Nurses providing patient care in acute care settings care for the young and the old, the sick and the injured. And they must do it without compromising valuable forensic evidence, jeopardizing the police investigation that may ensue, or reducing the patients’ chances of getting justice in the court system if they seek it later. With the incorporation of forensic nursing into the hospital, the scope of the practice of nursing has been broadened (American Nurses Association [ANA], 2009). A nurse trained in forensics is one who can recognize traumatic conditions and evidence, document their presence, collect and preserve short-lived findings, and understand how the patient’s illness or injury happened (Lynch & Duval, 2011).

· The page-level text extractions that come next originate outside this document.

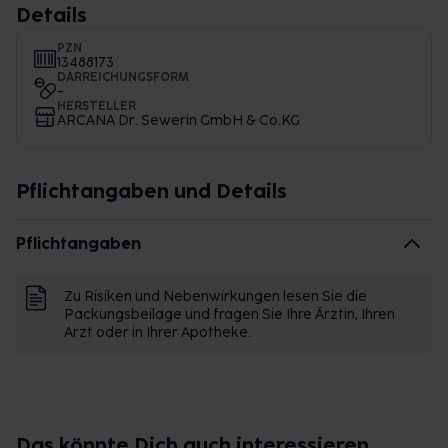
Details
PZN
13488173
DARREICHUNGSFORM
-
HERSTELLER
ARCANA Dr. Sewerin GmbH & Co.KG
Pflichtangaben und Details
Pflichtangaben
Zu Risiken und Nebenwirkungen lesen Sie die
Packungsbeilage und fragen Sie Ihre Ärztin, Ihren
Arzt oder in Ihrer Apotheke.
Das könnte Dich auch interessieren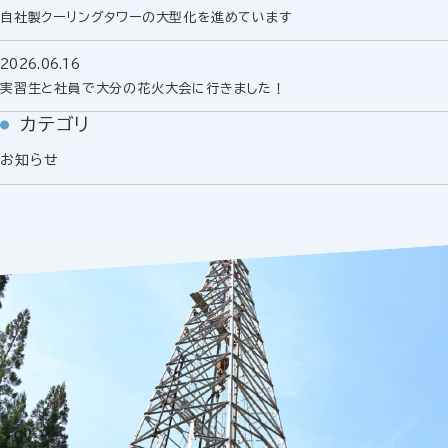
自社製クーリングタワーの大型化を進めています
2026.06.16
実習生と社員で大分の花火大会に行きました！
カテゴリ
お知らせ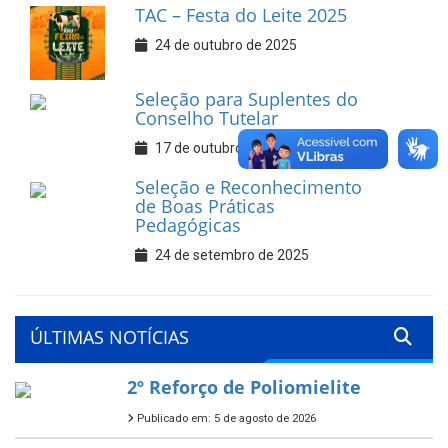
TAC – Festa do Leite 2025
24 de outubro de 2025
Seleção para Suplentes do
Conselho Tutelar
17 de outubro de 2025
Seleção e Reconhecimento
de Boas Práticas
Pedagógicas
24 de setembro de 2025
ÚLTIMAS NOTÍCIAS
2º Reforço de Poliomielite
Publicado em: 5 de agosto de 2026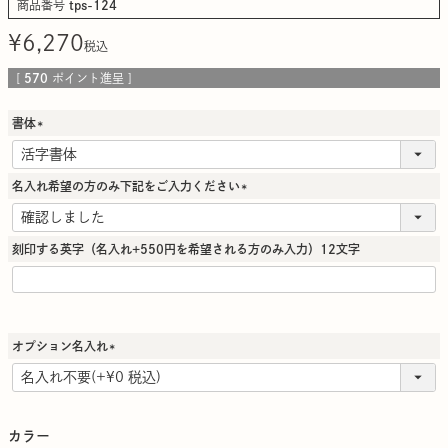
商品番号
tps-124
¥
6,270
税込
[
570
ポイント進呈 ]
書体
(
必
須
名入れ希望の方のみ下記をご入力ください
)
(
必
須
刻印する英字（名入れ+550円を希望される方のみ入力）12文字
)
オプション名入れ
(
必
須
)
カラー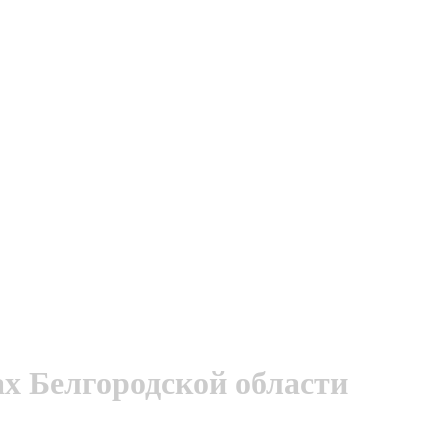
ах Белгородской области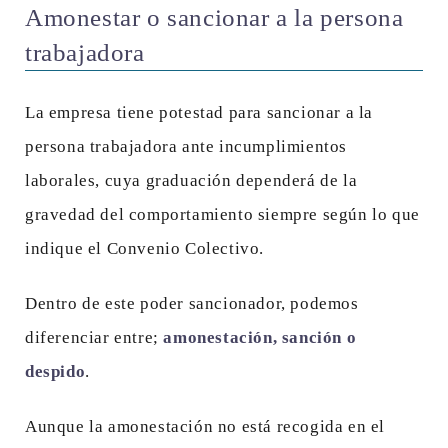
Amonestar o sancionar a la persona
trabajadora
La empresa tiene potestad para sancionar a la
persona trabajadora ante incumplimientos
laborales, cuya graduación dependerá de la
gravedad del comportamiento siempre según lo que
indique el Convenio Colectivo.
Dentro de este poder sancionador, podemos
diferenciar entre;
amonestación, sanción o
despido
.
Aunque la amonestación no está recogida en el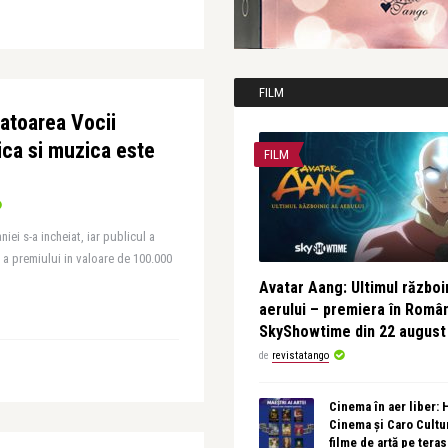
FILM
gatoarea Vocii
ca si muzica este
FILM
ei s-a incheiat, iar publicul a
i a premiului in valoare de 100.000
Avatar Aang: Ultimul războin
aerului – premiera în Româ
SkyShowtime din 22 august
de
revistatango
Cinema în aer liber:
Cinema și Caro Cultu
filme de artă pe tera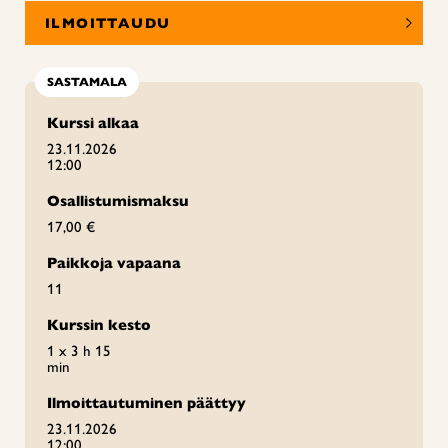
ILMOITTAUDU
SASTAMALA
Kurssi alkaa
23.11.2026
12:00
Osallistumismaksu
17,00 €
Paikkoja vapaana
11
Kurssin kesto
1 x 3 h 15
min
Ilmoittautuminen päättyy
23.11.2026
12:00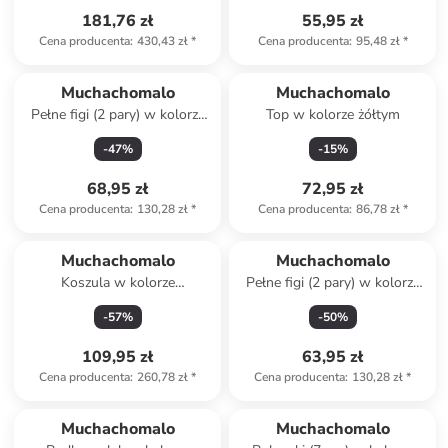
181,76 zł
55,95 zł
Cena producenta
:
430,43 zł
*
Cena producenta
:
95,48 zł
*
Muchachomalo
Muchachomalo
Pełne figi (2 pary) w kolorze
Top w kolorze żółtym
różowym i jasnoróżowym
-
47
%
-
15
%
68,95 zł
72,95 zł
Cena producenta
:
130,28 zł
*
Cena producenta
:
86,78 zł
*
Muchachomalo
Muchachomalo
Koszula w kolorze
Pełne figi (2 pary) w kolorze
granatowym
szarym
-
57
%
-
50
%
109,95 zł
63,95 zł
Cena producenta
:
260,78 zł
*
Cena producenta
:
130,28 zł
*
Muchachomalo
Muchachomalo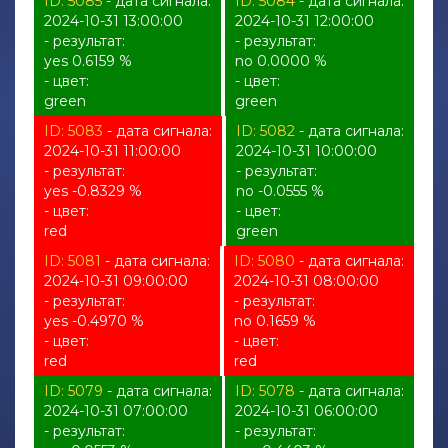
ID: 5085
- дата сигнала:
ID: 5084
- дата сигнала:
2024-10-31 13:00:00
2024-10-31 12:00:00
- результат:
- результат:
yes 0.6159 %
no 0.0000 %
- цвет:
- цвет:
green
green
ID: 5083
- дата сигнала:
ID: 5082
- дата сигнала:
2024-10-31 11:00:00
2024-10-31 10:00:00
- результат:
- результат:
yes -0.8329 %
no -0.0555 %
- цвет:
- цвет:
red
green
ID: 5081
- дата сигнала:
ID: 5080
- дата сигнала:
2024-10-31 09:00:00
2024-10-31 08:00:00
- результат:
- результат:
yes -0.4970 %
no 0.1659 %
- цвет:
- цвет:
red
red
ID: 5079
- дата сигнала:
ID: 5078
- дата сигнала:
2024-10-31 07:00:00
2024-10-31 06:00:00
- результат:
- результат: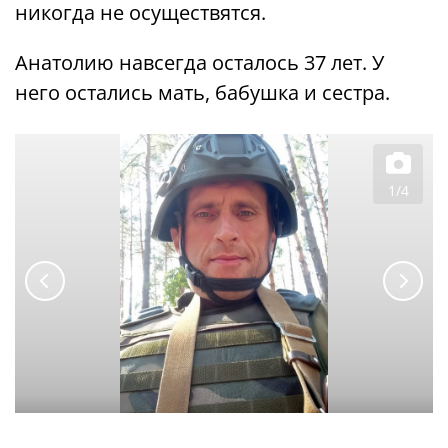
никогда не осуществятся.
Анатолию навсегда осталось 37 лет. У
него остались мать, бабушка и сестра.
1/4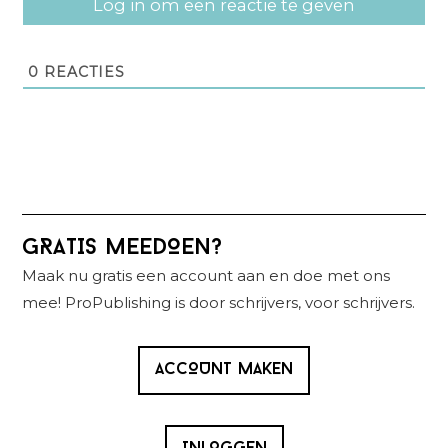
Log in om een reactie te geven
0
REACTIES
Primaire
GRATIS MEEDOEN?
Sidebar
Maak nu gratis een account aan en doe met ons
mee! ProPublishing is door schrijvers, voor schrijvers.
ACCOUNT MAKEN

When patients who are victims of assault, abuse, violent crimes, or even motor vehicle collisions present to the hospital, their wounds, clothing, and bodies may be ripe with forensic evidence (Darnell, 2011; Lynch & Duval, 2011). This forensic evidence can be used to connect perpetrators with their victims, to protect innocent parties, to help determine who was the driver versus the passenger in an automobile crash, and to ensure forensic questions regarding injury causation can be answered (Davis, Parks, Kaups, Bennink, & Bilello, 2003; Smock, 2007a). Unfortunately, forensic evidence is usually fragile (a dusting of soot, blood spatter patterns, biologic fluids, wound characteristics), and forensic evidence can be lost or contaminated while nurses and physicians provide care in the acute care setting (Eisert et al., 2010).

The purpose of this chapter is to provide a basic outline of the forensic examination of patients who present to the clinical setting with evidence on their person. It also explains how nurses can provide the highest standard of care without destroying or disposing of forensic evidence that presents on or in their patients.